C’était prêcher un converti. Maurepas comprit à demi-mot et accepta de se prêter à ce qu’on désirait de lui. La Reine, de son côté, fut aisée à convaincre. Une entrevue fut arrangée entre elle et le Mentor. Une fois de plus, Maurepas promit son dévouement, Marie-Antoinette sa confiance ; ils échangèrent les plus gracieux propos. Louis XVI, qu’on avait eu soin d’avertir, entra pendant cette scène touchante : « Sire, s’écria Maurepas, vous voyez l’homme le plus heureux, le plus pénétré des bontés de la Reine, et qui n’existera dorénavant que pour lui en témoigner sa reconnaissance et lui prouver son zèle ! » La Reine parla de même, toutefois avec moins de chaleur : « J’ai reconnu, dit-elle, que j’étais dans l’erreur au sujet des sentimens de M. de Maurepas. Je vous déclare que je suis contente de lui. » Le Roi, rapporte l’abbé de Véri, « courut alors à elle pour l’embrasser, en serrant d’une de ses mains celle de M. de Maurepas. La Reine, se soulevant de son canapé pour répondre aux caresses du Roi, laissa tomber sa coiffure, que M. de Maurepas se trouva à portée de relever, tandis qu’il se baissait pour baiser la main du Roi. Tout cela produisit un mélange d’attendrissement et de gaîté[1]. »

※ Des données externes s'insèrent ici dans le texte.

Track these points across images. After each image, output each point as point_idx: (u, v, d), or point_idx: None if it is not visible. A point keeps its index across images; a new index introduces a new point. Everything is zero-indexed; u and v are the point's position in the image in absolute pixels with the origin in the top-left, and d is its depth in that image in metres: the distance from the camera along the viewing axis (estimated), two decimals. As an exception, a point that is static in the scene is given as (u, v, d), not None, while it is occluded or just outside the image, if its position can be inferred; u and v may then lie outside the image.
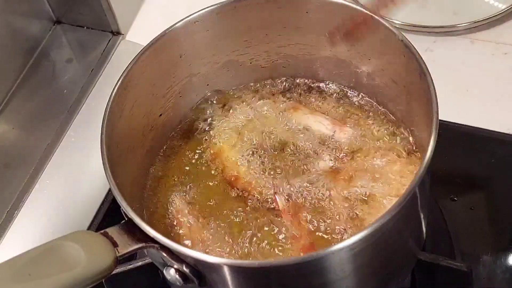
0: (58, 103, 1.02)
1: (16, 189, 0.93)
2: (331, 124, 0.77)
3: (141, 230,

Un accommodement analogue eut lieu entre Maurepas et la comtesse de Polignac, qui, jusqu’alors, plutôt méfiante à l’égard du vieil homme d’Etat, fit soudain volte-face et prôna ses mérites avec une telle ardeur que quelques personnes de la Cour en conçurent des soupçons : « J’ai découvert et fait voir à la Reine, mande l’ambassadeur autrichien[2], que la comtesse de Polignac était manifestement gagnée et conduite par le comte de Maurepas. Mes preuves à cet égard ont acquis le plus grand degré d’évidence à la suite des propos que la comtesse a hasardé d’insinuer, pour persuader la Reine qu’il serait de son intérêt de déterminer le Roi à nommer le comte de Maurepas premier

  1. Journal inédit de l’abbé de Véri, passim.
  2. Lettre du 13 avril 1776. — Correspondance publiée par d’Arneth.